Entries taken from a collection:
---

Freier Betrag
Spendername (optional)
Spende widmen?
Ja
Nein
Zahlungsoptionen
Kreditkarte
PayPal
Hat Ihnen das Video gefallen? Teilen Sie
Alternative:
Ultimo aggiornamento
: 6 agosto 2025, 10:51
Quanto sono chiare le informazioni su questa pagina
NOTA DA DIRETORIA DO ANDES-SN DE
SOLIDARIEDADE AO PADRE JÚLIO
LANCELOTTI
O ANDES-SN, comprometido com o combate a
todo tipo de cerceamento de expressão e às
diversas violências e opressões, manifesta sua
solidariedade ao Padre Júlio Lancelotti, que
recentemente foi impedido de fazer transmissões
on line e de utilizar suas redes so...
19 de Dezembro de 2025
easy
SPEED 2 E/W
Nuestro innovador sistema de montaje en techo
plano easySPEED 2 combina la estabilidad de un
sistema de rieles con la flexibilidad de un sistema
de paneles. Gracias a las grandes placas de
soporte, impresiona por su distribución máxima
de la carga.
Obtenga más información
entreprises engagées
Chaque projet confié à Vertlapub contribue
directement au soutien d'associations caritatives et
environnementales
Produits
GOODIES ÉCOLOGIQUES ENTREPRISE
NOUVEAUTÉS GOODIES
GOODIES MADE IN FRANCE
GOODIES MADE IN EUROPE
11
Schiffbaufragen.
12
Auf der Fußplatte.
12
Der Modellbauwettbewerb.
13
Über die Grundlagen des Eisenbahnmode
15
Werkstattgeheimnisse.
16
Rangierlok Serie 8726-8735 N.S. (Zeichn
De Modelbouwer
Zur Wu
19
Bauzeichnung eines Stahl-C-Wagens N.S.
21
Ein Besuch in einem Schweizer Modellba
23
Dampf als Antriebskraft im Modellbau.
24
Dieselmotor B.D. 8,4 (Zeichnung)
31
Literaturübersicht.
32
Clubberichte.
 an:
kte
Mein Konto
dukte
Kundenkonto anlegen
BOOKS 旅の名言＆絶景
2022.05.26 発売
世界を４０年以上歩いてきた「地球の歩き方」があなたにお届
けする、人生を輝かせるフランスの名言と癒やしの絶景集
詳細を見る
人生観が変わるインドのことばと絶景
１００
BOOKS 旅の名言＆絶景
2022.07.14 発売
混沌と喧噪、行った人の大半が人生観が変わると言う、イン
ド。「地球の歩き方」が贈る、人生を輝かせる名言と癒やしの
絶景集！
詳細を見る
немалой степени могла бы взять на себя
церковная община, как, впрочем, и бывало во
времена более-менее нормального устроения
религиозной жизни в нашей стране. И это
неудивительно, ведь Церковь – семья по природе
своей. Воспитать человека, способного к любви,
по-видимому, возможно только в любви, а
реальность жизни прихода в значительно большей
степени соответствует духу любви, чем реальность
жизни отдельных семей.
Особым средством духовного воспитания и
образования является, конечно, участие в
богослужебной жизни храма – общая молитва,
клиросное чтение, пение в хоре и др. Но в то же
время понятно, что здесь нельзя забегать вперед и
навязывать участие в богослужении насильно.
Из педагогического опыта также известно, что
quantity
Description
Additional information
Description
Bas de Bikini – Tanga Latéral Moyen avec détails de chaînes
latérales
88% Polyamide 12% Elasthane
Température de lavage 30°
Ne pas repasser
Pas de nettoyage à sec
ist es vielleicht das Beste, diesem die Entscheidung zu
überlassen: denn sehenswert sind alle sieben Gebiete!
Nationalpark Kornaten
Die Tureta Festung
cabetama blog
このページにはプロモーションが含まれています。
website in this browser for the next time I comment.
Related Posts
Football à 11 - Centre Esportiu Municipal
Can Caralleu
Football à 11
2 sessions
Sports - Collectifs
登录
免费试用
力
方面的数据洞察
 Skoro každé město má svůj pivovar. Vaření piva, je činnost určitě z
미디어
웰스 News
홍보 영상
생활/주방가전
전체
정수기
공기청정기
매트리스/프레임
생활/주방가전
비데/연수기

---

Problem description: Retype the data from its first line up to and including the line that contains "жизни отдельных семей.".

Solution to the exercise:
Freier Betrag
Spendername (optional)
Spende widmen?
Ja
Nein
Zahlungsoptionen
Kreditkarte
PayPal
Hat Ihnen das Video gefallen? Teilen Sie
Alternative:
Ultimo aggiornamento
: 6 agosto 2025, 10:51
Quanto sono chiare le informazioni su questa pagina
NOTA DA DIRETORIA DO ANDES-SN DE
SOLIDARIEDADE AO PADRE JÚLIO
LANCELOTTI
O ANDES-SN, comprometido com o combate a
todo tipo de cerceamento de expressão e às
diversas violências e opressões, manifesta sua
solidariedade ao Padre Júlio Lancelotti, que
recentemente foi impedido de fazer transmissões
on line e de utilizar suas redes so...
19 de Dezembro de 2025
easy
SPEED 2 E/W
Nuestro innovador sistema de montaje en techo
plano easySPEED 2 combina la estabilidad de un
sistema de rieles con la flexibilidad de un sistema
de paneles. Gracias a las grandes placas de
soporte, impresiona por su distribución máxima
de la carga.
Obtenga más información
entreprises engagées
Chaque projet confié à Vertlapub contribue
directement au soutien d'associations caritatives et
environnementales
Produits
GOODIES ÉCOLOGIQUES ENTREPRISE
NOUVEAUTÉS GOODIES
GOODIES MADE IN FRANCE
GOODIES MADE IN EUROPE
11
Schiffbaufragen.
12
Auf der Fußplatte.
12
Der Modellbauwettbewerb.
13
Über die Grundlagen des Eisenbahnmode
15
Werkstattgeheimnisse.
16
Rangierlok Serie 8726-8735 N.S. (Zeichn
De Modelbouwer
Zur Wu
19
Bauzeichnung eines Stahl-C-Wagens N.S.
21
Ein Besuch in einem Schweizer Modellba
23
Dampf als Antriebskraft im Modellbau.
24
Dieselmotor B.D. 8,4 (Zeichnung)
31
Literaturübersicht.
32
Clubberichte.
 an:
kte
Mein Konto
dukte
Kundenkonto anlegen
BOOKS 旅の名言＆絶景
2022.05.26 発売
世界を４０年以上歩いてきた「地球の歩き方」があなたにお届
けする、人生を輝かせるフランスの名言と癒やしの絶景集
詳細を見る
人生観が変わるインドのことばと絶景
１００
BOOKS 旅の名言＆絶景
2022.07.14 発売
混沌と喧噪、行った人の大半が人生観が変わると言う、イン
ド。「地球の歩き方」が贈る、人生を輝かせる名言と癒やしの
絶景集！
詳細を見る
немалой степени могла бы взять на себя
церковная община, как, впрочем, и бывало во
времена более-менее нормального устроения
религиозной жизни в нашей стране. И это
неудивительно, ведь Церковь – семья по природе
своей. Воспитать человека, способного к любви,
по-видимому, возможно только в любви, а
реальность жизни прихода в значительно большей
степени соответствует духу любви, чем реальность
жизни отдельных семей.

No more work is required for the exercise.